The Department of Justice (DOJ) extended the date for compliance with accessibility requirements for existing swimming pools and spas for 60 days due to misunderstandings among a substantial number of pool owners. The original compliance date was March 15, 2012. DOJ has issued a notice of proposed rulemaking (NPRM) to grant an additional extension of six months and is seeking comments on its proposal. The Arc plans to submit comments urging DOJ not to further delay compliance with its accessibility rules. These rules were made final in September 2010 and were based on standards developed by the US Access Board in 2004. The Arc is concerned that by delaying implementation of the access rule for one industry, other businesses might believe that they too can avoid making their businesses accessible if they do not like the rule. Comments are due on or before April 4 and may be submitted at http://www.regulations.gov/#!submitComment;D=DOJ-CRT-2012-0006-0001.

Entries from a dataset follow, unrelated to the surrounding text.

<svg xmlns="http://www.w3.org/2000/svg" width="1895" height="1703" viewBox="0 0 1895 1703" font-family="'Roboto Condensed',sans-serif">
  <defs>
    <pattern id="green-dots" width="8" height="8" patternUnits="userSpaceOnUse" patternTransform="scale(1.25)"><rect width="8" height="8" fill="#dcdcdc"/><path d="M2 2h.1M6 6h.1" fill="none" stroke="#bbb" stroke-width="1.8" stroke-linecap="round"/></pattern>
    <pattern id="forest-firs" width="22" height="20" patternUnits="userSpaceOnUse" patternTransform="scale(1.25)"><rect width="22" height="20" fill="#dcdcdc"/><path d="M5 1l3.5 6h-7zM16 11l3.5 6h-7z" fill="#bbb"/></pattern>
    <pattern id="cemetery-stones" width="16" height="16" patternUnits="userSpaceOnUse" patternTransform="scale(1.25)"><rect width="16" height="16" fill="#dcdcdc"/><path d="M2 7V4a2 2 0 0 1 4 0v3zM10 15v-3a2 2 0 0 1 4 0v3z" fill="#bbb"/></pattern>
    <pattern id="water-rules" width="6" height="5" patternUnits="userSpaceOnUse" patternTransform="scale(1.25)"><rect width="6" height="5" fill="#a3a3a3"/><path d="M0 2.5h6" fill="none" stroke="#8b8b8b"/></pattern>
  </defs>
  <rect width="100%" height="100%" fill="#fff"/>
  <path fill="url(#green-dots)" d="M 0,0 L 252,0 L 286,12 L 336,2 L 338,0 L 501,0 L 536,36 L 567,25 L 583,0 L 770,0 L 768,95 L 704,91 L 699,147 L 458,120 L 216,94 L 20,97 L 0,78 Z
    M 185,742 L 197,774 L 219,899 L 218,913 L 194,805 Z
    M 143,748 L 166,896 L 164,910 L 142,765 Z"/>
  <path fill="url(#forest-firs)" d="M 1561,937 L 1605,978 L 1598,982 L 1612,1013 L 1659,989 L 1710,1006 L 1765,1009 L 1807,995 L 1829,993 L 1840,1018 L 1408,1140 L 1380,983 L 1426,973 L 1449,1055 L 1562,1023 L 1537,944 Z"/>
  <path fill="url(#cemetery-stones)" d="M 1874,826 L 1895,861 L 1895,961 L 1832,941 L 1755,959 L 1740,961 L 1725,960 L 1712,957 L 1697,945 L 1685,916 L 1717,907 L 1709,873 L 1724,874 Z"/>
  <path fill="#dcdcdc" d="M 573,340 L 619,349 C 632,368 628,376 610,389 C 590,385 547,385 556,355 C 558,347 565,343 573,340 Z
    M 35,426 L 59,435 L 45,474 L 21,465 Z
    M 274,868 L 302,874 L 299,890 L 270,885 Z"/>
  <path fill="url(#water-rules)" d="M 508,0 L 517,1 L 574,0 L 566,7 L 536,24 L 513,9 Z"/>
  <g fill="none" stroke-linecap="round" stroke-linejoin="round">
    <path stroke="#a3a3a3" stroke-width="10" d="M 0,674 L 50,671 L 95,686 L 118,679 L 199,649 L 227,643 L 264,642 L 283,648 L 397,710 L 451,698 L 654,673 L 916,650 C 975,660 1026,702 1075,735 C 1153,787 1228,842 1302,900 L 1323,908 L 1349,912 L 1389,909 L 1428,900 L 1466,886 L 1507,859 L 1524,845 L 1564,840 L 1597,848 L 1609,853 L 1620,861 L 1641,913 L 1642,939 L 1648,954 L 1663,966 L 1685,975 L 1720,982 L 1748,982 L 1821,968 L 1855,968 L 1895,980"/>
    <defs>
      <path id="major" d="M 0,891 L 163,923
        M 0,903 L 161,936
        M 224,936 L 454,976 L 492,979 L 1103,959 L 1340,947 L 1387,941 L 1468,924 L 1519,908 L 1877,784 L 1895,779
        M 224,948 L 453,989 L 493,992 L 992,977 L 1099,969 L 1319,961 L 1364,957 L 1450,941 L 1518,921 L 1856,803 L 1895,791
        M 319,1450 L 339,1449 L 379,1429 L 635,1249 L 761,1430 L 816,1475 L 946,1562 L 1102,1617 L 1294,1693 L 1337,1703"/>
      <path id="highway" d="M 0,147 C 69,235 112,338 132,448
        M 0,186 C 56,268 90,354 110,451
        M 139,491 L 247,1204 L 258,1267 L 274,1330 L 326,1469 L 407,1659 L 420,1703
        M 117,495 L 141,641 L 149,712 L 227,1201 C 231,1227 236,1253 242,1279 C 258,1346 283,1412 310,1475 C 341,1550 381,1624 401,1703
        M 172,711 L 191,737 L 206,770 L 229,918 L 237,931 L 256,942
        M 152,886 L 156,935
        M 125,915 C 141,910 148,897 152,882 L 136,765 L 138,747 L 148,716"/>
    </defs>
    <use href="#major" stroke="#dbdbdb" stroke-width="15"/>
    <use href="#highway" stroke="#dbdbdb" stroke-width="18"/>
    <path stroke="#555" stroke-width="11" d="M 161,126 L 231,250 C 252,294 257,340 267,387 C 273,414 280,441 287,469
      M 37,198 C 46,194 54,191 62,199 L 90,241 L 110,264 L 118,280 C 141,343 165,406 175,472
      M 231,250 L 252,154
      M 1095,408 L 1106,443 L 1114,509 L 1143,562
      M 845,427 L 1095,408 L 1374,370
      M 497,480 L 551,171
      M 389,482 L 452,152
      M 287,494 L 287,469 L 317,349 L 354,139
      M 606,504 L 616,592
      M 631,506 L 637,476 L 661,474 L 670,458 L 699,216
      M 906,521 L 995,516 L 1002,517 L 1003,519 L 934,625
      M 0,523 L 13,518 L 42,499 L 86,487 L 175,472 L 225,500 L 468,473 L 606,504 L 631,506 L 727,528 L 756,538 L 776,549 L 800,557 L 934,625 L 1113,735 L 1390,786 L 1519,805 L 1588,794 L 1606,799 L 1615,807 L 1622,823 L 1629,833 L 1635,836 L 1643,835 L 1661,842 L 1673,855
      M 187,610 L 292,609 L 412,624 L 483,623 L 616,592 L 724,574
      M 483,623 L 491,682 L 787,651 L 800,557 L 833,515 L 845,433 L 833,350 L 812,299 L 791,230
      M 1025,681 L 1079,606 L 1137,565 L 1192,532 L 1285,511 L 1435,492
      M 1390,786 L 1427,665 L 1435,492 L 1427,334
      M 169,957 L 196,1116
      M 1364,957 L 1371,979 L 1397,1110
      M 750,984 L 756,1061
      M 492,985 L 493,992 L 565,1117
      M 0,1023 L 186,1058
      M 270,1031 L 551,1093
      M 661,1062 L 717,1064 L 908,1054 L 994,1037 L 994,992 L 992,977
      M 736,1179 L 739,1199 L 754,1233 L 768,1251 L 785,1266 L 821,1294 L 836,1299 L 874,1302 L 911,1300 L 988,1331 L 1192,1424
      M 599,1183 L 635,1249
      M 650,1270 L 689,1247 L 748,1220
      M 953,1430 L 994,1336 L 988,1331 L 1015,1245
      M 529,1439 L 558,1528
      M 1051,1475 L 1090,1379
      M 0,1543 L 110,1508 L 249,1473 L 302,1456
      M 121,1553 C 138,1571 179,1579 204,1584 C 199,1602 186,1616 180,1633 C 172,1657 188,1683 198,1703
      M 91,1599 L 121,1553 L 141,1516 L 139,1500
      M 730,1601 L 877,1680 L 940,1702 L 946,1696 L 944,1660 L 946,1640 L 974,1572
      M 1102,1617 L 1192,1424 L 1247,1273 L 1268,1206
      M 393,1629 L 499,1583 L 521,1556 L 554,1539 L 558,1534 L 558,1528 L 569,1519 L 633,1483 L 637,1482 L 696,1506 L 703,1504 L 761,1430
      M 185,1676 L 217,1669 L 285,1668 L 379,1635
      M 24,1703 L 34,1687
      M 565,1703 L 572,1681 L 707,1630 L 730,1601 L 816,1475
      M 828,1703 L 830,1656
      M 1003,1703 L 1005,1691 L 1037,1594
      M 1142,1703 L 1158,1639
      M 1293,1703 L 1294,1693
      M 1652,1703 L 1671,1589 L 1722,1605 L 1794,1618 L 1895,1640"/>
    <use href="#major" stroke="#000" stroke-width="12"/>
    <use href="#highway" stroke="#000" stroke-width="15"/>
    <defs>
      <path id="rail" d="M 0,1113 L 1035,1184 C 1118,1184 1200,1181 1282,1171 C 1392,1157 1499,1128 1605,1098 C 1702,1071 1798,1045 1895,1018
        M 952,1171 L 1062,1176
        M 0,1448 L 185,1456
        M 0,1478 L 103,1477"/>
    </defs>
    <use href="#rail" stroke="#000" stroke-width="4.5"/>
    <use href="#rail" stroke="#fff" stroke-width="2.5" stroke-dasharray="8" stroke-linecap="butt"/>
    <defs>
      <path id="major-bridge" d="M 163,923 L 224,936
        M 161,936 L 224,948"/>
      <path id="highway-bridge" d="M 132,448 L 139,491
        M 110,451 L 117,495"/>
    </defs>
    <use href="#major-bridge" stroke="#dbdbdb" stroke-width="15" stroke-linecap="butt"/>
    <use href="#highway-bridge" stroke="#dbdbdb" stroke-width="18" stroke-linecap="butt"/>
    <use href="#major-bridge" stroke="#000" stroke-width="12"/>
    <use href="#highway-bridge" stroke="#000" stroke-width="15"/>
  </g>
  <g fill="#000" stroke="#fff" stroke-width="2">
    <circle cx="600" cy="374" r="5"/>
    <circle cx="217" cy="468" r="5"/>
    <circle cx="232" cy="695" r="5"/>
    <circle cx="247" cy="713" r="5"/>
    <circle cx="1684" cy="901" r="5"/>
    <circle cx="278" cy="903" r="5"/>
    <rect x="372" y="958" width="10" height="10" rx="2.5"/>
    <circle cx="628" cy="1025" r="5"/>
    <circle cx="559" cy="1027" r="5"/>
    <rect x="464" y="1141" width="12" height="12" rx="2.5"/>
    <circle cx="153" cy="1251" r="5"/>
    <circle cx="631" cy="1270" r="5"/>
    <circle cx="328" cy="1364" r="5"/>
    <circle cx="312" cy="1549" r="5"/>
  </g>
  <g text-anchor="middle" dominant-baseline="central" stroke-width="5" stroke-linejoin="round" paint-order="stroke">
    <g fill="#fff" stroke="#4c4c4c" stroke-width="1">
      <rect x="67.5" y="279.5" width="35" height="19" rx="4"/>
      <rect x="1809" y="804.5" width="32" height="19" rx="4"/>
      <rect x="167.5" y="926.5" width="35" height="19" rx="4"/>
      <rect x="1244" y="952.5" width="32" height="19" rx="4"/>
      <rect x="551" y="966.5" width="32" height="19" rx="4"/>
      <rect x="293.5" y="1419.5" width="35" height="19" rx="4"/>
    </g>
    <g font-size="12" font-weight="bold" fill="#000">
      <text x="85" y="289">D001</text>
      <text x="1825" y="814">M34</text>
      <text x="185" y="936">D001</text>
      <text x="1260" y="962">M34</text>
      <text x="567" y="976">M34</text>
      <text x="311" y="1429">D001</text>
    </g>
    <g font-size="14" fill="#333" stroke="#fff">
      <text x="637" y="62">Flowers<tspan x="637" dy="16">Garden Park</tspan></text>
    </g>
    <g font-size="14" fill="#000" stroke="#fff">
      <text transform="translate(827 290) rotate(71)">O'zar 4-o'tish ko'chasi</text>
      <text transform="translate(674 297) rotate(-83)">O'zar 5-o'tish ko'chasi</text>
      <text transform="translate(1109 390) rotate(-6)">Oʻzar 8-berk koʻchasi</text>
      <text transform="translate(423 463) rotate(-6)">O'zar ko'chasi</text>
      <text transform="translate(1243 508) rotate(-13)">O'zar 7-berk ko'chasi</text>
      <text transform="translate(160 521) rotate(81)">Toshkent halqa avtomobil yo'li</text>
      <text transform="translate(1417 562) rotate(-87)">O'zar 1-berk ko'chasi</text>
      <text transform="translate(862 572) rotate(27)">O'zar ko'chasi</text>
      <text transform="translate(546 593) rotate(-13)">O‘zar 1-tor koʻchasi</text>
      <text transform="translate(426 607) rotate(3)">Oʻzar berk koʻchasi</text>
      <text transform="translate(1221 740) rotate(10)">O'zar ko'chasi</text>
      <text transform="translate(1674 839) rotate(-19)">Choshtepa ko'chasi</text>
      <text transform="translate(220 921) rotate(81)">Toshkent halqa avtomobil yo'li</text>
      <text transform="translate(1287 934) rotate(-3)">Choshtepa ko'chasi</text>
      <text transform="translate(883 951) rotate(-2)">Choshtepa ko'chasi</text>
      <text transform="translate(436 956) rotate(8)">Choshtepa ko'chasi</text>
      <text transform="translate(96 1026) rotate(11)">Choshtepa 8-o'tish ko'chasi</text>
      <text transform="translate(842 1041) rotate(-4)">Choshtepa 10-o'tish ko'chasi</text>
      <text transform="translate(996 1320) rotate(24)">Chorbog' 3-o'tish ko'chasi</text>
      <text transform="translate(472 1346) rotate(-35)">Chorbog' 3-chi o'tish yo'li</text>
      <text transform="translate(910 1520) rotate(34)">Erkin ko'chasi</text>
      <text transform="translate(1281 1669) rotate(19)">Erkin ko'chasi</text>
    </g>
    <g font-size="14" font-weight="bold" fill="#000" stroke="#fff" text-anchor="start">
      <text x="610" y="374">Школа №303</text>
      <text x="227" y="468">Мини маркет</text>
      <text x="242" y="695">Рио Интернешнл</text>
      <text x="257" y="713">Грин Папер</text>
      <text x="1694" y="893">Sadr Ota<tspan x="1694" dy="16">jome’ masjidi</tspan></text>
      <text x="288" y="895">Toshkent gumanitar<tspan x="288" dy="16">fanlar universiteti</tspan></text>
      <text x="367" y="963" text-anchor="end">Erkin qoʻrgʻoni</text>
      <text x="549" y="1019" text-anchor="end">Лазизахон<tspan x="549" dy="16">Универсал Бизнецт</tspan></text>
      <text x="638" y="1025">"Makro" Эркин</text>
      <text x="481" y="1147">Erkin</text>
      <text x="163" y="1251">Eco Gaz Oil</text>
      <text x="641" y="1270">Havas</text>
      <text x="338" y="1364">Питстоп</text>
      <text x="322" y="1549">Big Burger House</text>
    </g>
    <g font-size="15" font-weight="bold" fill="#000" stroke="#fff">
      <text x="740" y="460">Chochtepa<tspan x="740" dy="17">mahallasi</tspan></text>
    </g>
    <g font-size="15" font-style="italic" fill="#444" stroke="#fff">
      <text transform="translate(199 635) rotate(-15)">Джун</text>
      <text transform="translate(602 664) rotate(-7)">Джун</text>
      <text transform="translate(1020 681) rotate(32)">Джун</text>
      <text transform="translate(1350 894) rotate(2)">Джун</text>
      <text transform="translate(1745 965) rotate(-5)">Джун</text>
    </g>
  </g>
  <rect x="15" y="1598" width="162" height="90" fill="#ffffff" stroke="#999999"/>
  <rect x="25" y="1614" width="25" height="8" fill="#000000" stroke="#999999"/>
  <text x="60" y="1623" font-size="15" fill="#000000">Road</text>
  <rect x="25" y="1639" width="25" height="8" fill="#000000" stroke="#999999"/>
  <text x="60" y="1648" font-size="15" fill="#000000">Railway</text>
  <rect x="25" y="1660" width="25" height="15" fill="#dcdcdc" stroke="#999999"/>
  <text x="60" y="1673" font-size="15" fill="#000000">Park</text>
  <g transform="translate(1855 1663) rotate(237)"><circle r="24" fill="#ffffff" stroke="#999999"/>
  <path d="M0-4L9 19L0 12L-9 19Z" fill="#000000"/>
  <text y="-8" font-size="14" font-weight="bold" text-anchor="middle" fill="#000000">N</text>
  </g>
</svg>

The Department of Justice (DOJ) has announced that all of the 2010 ADA Standards for Accessible Design became effective on March 15 with one exception. DOJ has issued a notice of proposed rulemaking (the details had not been published in the Federal Register at the time of this Capitol Insider) asking for comments about extending the timeline for compliance with the portion of the standards that pertain to existing swimming pools. The Administration indicated that there were “misunderstandings” by the hotel and lodging industry about the portion of the standards dealing with swimming pools, lifts, and access. The standards are part of the revised regulations for Title II and Title III of the Americans with Disabilities Act of 1990 (ADA). The new standards will make buildings and facilities accessible to more than 54 million Americans with disabilities. The accessibility requirements apply to many kinds of facilities, including sports stadiums, court rooms, amusement rides, and play areas.